Stored dataset items:
━━━━━━━━━━

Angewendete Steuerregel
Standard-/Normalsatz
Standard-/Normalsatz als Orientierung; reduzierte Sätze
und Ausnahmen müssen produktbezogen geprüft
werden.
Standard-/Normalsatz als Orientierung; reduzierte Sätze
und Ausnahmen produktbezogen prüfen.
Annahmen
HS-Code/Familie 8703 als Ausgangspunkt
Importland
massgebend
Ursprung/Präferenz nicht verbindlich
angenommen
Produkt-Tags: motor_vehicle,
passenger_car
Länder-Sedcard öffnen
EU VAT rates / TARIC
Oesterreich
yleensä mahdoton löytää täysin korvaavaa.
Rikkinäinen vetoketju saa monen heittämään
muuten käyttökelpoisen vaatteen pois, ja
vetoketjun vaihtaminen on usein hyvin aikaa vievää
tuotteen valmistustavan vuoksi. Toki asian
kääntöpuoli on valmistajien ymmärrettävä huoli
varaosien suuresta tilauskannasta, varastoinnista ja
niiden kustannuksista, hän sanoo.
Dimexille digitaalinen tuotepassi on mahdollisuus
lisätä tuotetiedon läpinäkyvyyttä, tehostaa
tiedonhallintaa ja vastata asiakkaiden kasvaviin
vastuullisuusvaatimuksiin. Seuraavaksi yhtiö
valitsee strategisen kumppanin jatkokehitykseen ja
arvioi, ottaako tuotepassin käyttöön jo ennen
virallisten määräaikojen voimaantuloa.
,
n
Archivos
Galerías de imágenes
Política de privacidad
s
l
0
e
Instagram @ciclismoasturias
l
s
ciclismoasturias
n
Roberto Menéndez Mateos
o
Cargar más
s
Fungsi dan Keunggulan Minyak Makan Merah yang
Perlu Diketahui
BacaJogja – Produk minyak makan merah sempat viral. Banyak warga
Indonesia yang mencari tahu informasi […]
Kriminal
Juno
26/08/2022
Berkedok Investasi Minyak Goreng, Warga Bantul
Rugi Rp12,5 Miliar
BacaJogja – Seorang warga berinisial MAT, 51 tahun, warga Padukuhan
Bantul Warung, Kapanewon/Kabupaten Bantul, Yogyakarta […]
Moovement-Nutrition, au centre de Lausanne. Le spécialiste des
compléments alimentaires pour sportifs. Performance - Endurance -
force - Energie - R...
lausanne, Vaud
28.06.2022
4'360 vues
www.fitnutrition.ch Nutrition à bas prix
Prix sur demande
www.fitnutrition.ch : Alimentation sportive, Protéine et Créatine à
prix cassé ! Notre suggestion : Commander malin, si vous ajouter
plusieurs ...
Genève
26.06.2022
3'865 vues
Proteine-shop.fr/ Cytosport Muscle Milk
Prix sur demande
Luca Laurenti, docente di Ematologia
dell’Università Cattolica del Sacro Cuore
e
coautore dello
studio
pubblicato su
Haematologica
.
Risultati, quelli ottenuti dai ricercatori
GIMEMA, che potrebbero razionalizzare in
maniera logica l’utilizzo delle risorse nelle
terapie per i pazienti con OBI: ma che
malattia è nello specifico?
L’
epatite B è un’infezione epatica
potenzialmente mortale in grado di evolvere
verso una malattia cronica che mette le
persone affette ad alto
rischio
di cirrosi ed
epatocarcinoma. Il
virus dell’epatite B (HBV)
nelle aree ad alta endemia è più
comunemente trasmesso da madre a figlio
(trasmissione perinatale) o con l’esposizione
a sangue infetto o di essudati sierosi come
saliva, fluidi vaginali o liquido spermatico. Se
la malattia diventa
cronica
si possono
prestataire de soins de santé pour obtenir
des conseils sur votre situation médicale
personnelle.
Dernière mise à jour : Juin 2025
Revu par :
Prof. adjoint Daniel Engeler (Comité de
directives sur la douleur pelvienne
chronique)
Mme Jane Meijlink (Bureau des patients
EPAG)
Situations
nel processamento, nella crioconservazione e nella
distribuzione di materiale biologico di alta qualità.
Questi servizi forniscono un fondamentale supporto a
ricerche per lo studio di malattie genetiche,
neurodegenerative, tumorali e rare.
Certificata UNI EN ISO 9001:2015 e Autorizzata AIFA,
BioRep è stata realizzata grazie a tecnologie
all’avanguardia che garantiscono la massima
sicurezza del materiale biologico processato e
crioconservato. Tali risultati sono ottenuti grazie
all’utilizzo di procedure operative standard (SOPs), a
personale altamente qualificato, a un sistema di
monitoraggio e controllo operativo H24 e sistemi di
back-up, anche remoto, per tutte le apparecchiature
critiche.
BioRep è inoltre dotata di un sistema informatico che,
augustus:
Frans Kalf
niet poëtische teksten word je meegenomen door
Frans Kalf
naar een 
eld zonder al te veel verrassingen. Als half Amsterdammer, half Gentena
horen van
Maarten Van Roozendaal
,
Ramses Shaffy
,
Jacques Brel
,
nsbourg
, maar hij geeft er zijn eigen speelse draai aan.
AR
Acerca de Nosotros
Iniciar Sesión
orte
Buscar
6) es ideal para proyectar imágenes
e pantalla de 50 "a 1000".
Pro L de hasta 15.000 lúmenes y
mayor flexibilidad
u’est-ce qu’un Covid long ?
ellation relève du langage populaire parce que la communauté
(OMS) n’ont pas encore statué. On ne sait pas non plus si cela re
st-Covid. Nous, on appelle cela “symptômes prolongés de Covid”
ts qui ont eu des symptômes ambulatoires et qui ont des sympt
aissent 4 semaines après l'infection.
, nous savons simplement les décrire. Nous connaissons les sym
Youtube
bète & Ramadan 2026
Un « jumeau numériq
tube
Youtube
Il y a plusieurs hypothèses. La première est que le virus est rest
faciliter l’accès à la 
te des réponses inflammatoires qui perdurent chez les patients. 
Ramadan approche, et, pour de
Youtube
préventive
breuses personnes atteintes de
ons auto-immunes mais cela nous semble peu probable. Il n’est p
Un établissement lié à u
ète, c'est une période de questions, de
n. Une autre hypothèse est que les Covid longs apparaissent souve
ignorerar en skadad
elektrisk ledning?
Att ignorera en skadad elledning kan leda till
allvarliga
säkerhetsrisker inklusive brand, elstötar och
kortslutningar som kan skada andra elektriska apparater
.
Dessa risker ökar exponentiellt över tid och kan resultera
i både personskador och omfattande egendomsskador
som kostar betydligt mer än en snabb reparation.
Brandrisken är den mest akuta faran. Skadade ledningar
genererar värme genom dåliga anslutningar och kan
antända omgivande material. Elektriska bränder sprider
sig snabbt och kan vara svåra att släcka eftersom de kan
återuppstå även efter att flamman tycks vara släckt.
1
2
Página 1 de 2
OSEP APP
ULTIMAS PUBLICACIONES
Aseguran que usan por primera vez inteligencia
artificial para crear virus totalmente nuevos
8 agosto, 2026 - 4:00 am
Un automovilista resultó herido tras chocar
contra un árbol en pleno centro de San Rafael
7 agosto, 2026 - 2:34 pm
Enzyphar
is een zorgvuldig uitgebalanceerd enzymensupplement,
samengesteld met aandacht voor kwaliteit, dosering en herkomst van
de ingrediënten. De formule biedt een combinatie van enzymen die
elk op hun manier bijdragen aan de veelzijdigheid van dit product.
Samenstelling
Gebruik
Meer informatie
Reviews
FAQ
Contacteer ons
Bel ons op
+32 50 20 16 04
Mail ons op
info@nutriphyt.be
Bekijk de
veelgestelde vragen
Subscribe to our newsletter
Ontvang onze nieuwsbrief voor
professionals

━━━━━━━━━━

Task item:
Verbatim output is expected for the lines from the start of the data to the line in which "Oesterreich" appears, both included.

Reply:
Angewendete Steuerregel
Standard-/Normalsatz
Standard-/Normalsatz als Orientierung; reduzierte Sätze
und Ausnahmen müssen produktbezogen geprüft
werden.
Standard-/Normalsatz als Orientierung; reduzierte Sätze
und Ausnahmen produktbezogen prüfen.
Annahmen
HS-Code/Familie 8703 als Ausgangspunkt
Importland
massgebend
Ursprung/Präferenz nicht verbindlich
angenommen
Produkt-Tags: motor_vehicle,
passenger_car
Länder-Sedcard öffnen
EU VAT rates / TARIC
Oesterreich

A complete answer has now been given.